* [WORK TASK] Could you copy the text lines from every record below, character for character, without the pictures?
──────────────────────────────
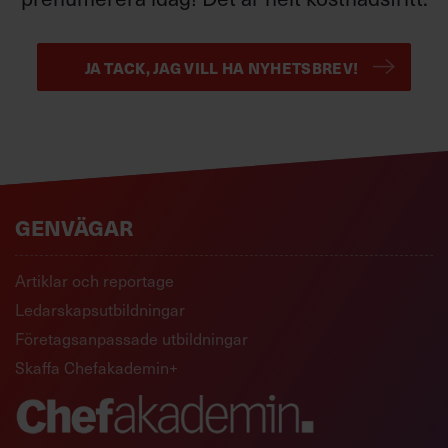
JA TACK, JAG VILL HA NYHETSBREV!
GENVÄGAR
Artiklar och reportage
Ledarskapsutbildningar
Företagsanpassade utbildningar
Skaffa Chefakademin+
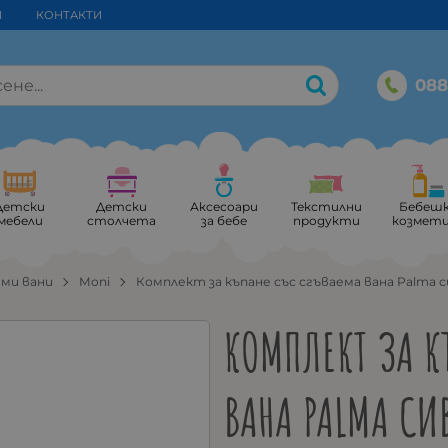
И
КОНТАКТИ
088
Детски
Детски
Аксесоари
Текстилни
Бебеш
мебели
столчета
за бебе
продукти
козмет
еми вани
Moni
Комплект за къпане със сгъваема вана Palma 
КОМПЛЕКТ ЗА К
ВАНА PALMA СИ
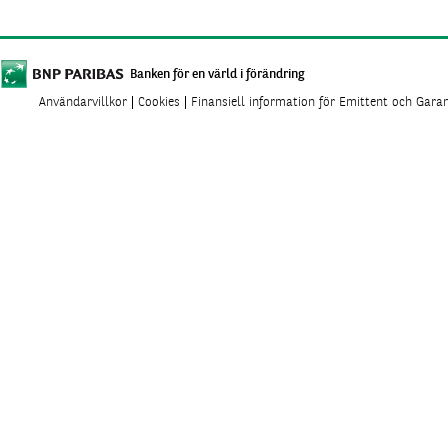
Banken för en värld i förändring
Användarvillkor
Cookies
Finansiell information för Emittent och Gara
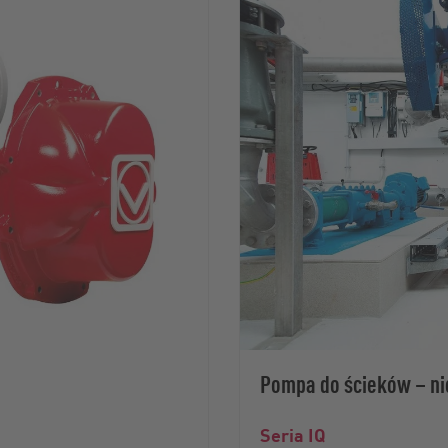
Pompa do ścieków – ni
Seria IQ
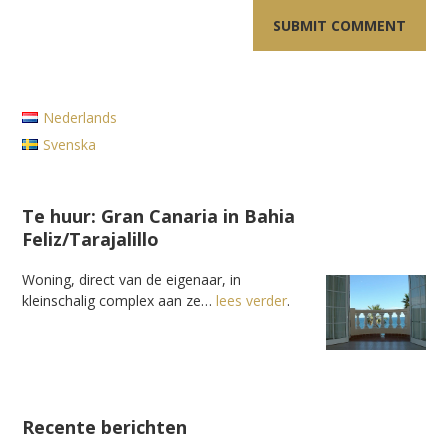
Nederlands
Svenska
Te huur: Gran Canaria in Bahia
Feliz/Tarajalillo
Woning, direct van de eigenaar, in
kleinschalig complex aan ze…
lees verder
.
Recente berichten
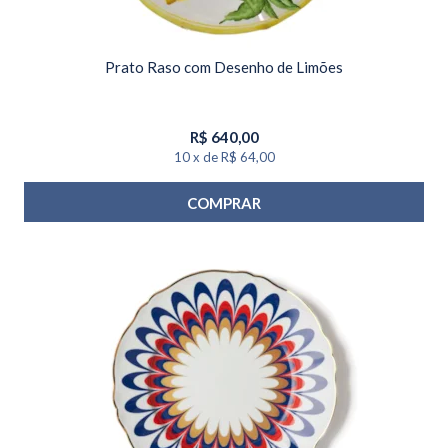
Prato Raso com Desenho de Limões
R$
640,00
10
x
de
R$ 64,00
COMPRAR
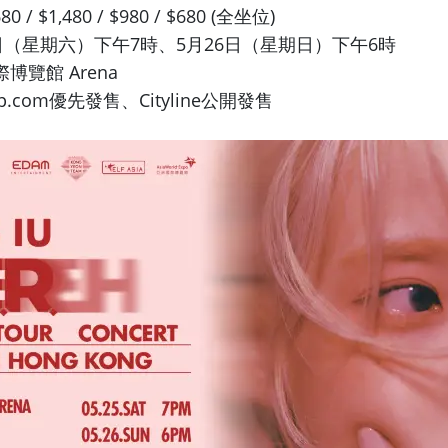
680 / $1,480 / $980 / $680 (全坐位)
5日（星期六）下午7時、5月26日（星期日）下午6時
博覽館 Arena⁠
ip.com優先發售、Cityline公開發售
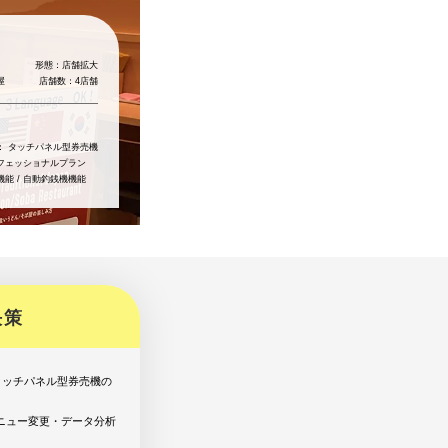
ホテル/旅館で使う
官公庁/地方自治体で使う
形態：
店舗拡大
屋
店舗数：
4店舗
：
タッチパネル型券売機
フェッショナルプラン
機能 / 自動釣銭機機能
決策
タッチパネル型券売機の
ニュー変更・データ分析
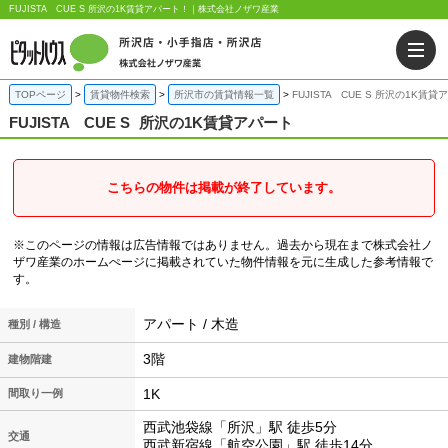
FUJISTA CUE S 所沢の1K賃貸アパート！｜株式会社ノザワ産業
TOPページ
賃貸物件検索
所沢市の賃貸情報一覧
FUJISTA CUE S 所沢の1K賃
FUJISTA CUE S
所沢の1K賃貸アパート
こちらの物件は掲載が終了しています。
※このページの情報は広告情報ではありません。過去から現在まで株式会社ノ
ザワ産業のホームぺージに掲載されていた物件情報を元に生成した参考情報で
す。
アパート / 木造
種別 / 構造
3階
建物階建
1K
間取り一例
西武池袋線「所沢」駅 徒歩5分
交通
西武新宿線「航空公園」駅 徒歩14分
──────────────────────────────
* [RESULT FOR THIS EXERCISE]
JA TACK, JAG VILL HA NYHETSBREV!
GENVÄGAR
Artiklar och reportage
Ledarskapsutbildningar
Företagsanpassade utbildningar
Skaffa Chefakademin+
И
КОНТАКТИ
088
Детски
Детски
Аксесоари
Текстилни
Бебеш
мебели
столчета
за бебе
продукти
козмет
еми вани
Moni
Комплект за къпане със сгъваема вана Palma 
КОМПЛЕКТ ЗА К
ВАНА PALMA СИ
Banken för en värld i förändring
Användarvillkor
Cookies
Finansiell information för Emittent och Gara
Pompa do ścieków – ni
Seria IQ
Nederlands
Svenska
Te huur: Gran Canaria in Bahia
Feliz/Tarajalillo
Woning, direct van de eigenaar, in
kleinschalig complex aan ze…
lees verder
.
Recente berichten
Prato Raso com Desenho de Limões
R$
640,00
10
x
de
R$ 64,00
COMPRAR
680 / $1,480 / $980 / $680 (全坐位)
5日（星期六）下午7時、5月26日（星期日）下午6時
博覽館 Arena⁠
ip.com優先發售、Cityline公開發售
ホテル/旅館で使う
官公庁/地方自治体で使う
形態：
店舗拡大
屋
店舗数：
4店舗
：
タッチパネル型券売機
フェッショナルプラン
機能 / 自動釣銭機機能
決策
タッチパネル型券売機の
ニュー変更・データ分析
FUJISTA CUE S 所沢の1K賃貸アパート！｜株式会社ノザワ産業
TOPページ
賃貸物件検索
所沢市の賃貸情報一覧
FUJISTA CUE S 所沢の1K賃
FUJISTA CUE S
所沢の1K賃貸アパート
こちらの物件は掲載が終了しています。
※このページの情報は広告情報ではありません。過去から現在まで株式会社ノ
ザワ産業のホームぺージに掲載されていた物件情報を元に生成した参考情報で
す。
アパート / 木造
種別 / 構造
3階
建物階建
1K
間取り一例
西武池袋線「所沢」駅 徒歩5分
交通
西武新宿線「航空公園」駅 徒歩14分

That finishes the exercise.